───── Information shown

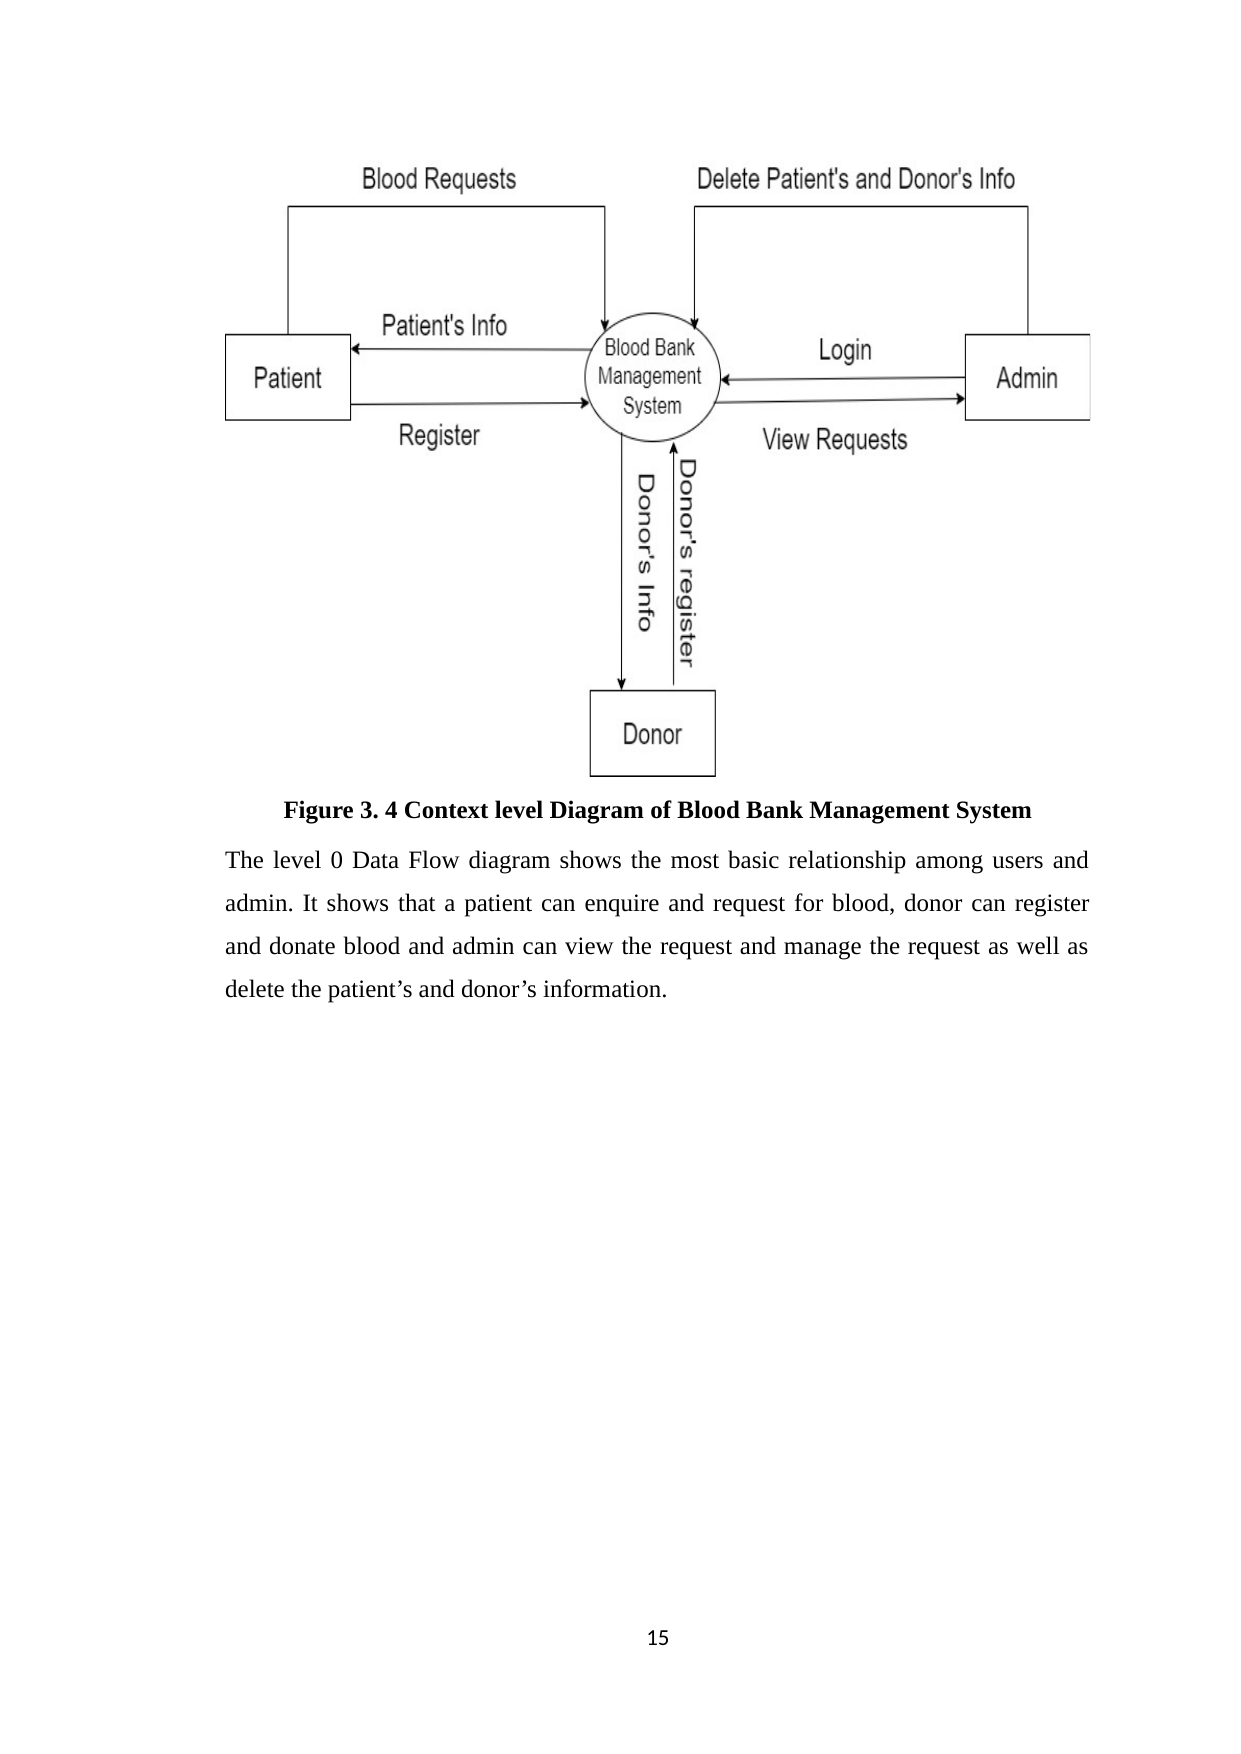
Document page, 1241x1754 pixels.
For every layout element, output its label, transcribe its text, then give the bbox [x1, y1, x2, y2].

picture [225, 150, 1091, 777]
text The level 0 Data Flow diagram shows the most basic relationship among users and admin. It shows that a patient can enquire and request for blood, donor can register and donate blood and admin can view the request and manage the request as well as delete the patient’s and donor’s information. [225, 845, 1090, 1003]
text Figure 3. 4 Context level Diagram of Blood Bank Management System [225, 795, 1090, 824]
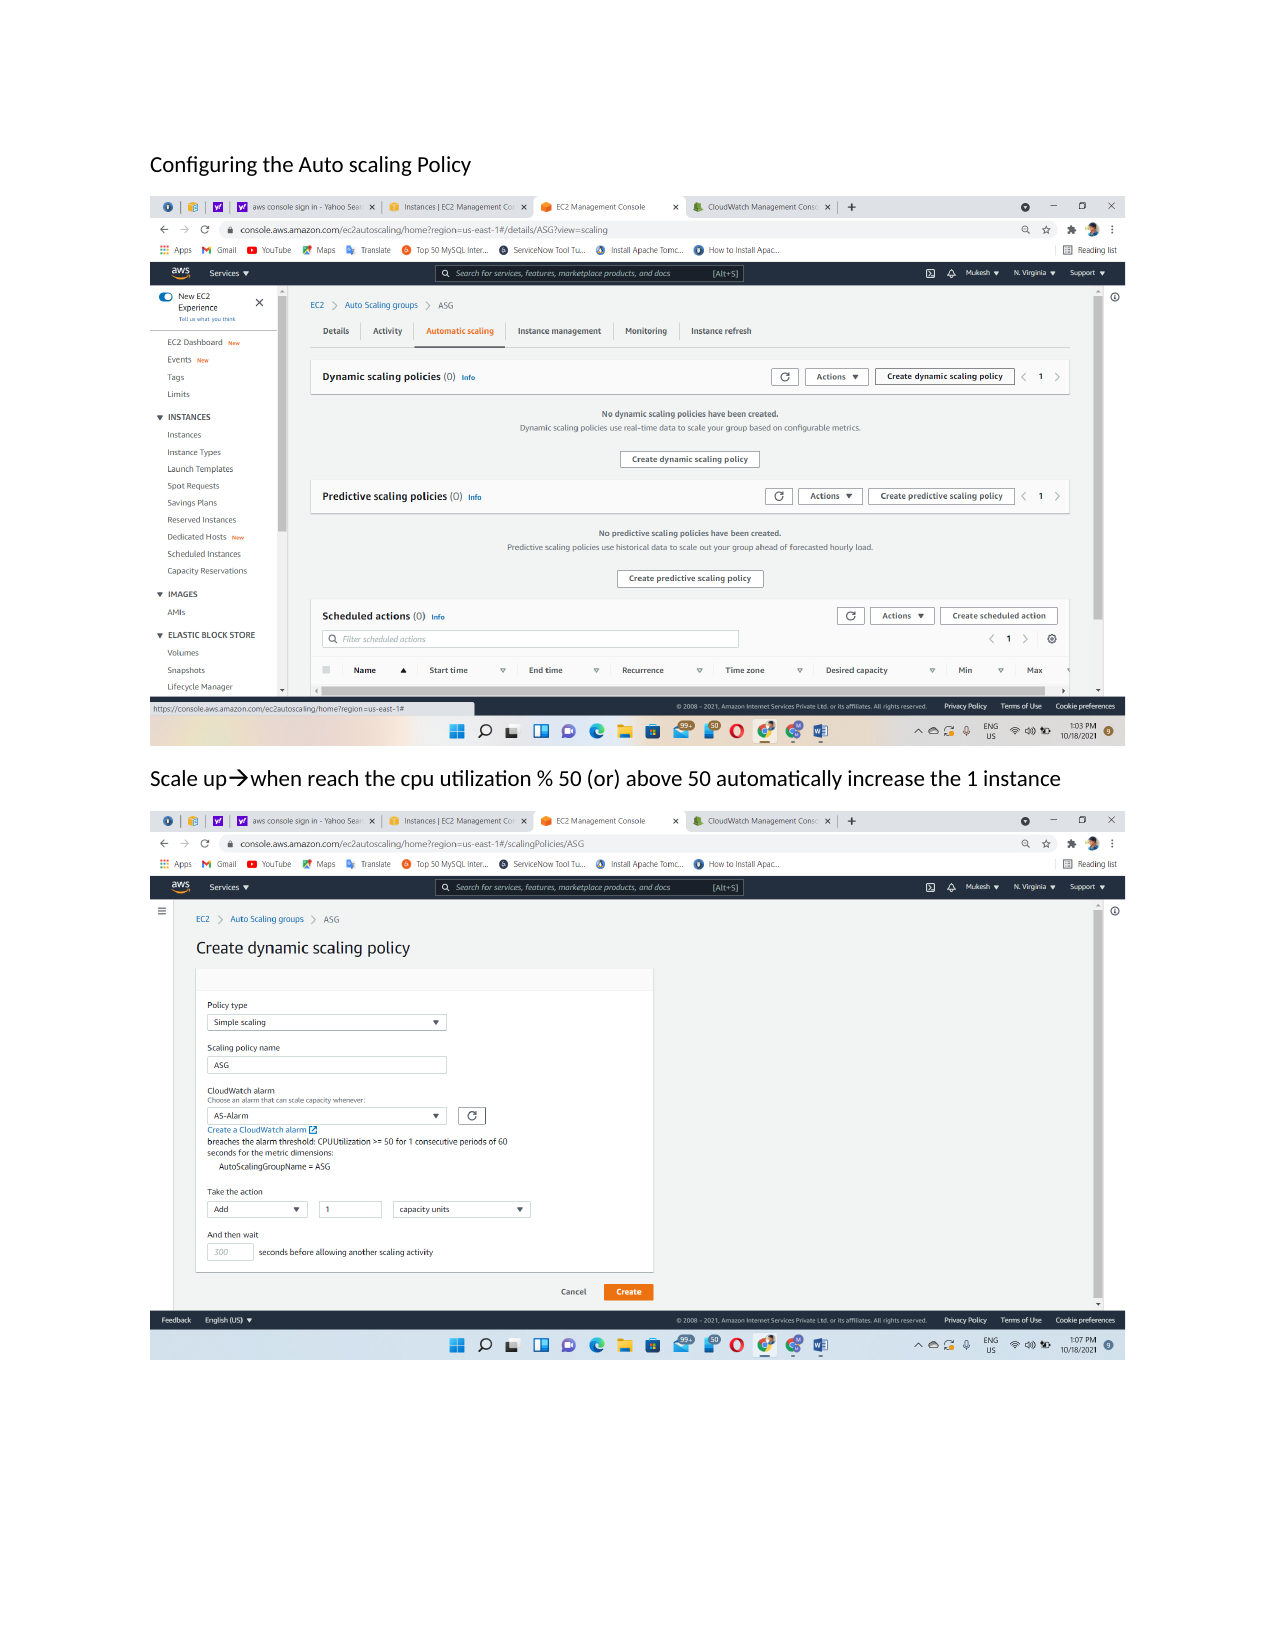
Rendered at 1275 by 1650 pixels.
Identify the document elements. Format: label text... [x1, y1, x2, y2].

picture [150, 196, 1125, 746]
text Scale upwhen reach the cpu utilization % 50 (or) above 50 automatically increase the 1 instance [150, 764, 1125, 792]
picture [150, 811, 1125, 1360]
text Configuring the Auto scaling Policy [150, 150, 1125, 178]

──────────

Aim of the task >> Set down the records again verbatim, with no pictures.

Answer for this exercise >>
Document page, 1241x1754 pixels.
For every layout element, output its label, transcribe its text, then give the bbox [x1, y1, x2, y2].

picture [225, 150, 1091, 777]
text The level 0 Data Flow diagram shows the most basic relationship among users and admin. It shows that a patient can enquire and request for blood, donor can register and donate blood and admin can view the request and manage the request as well as delete the patient’s and donor’s information. [225, 845, 1090, 1003]
text Figure 3. 4 Context level Diagram of Blood Bank Management System [225, 795, 1090, 824]
Rendered at 1275 by 1650 pixels.
Identify the document elements. Format: label text... [x1, y1, x2, y2].

picture [150, 196, 1125, 746]
text Scale upwhen reach the cpu utilization % 50 (or) above 50 automatically increase the 1 instance [150, 764, 1125, 792]
picture [150, 811, 1125, 1360]
text Configuring the Auto scaling Policy [150, 150, 1125, 178]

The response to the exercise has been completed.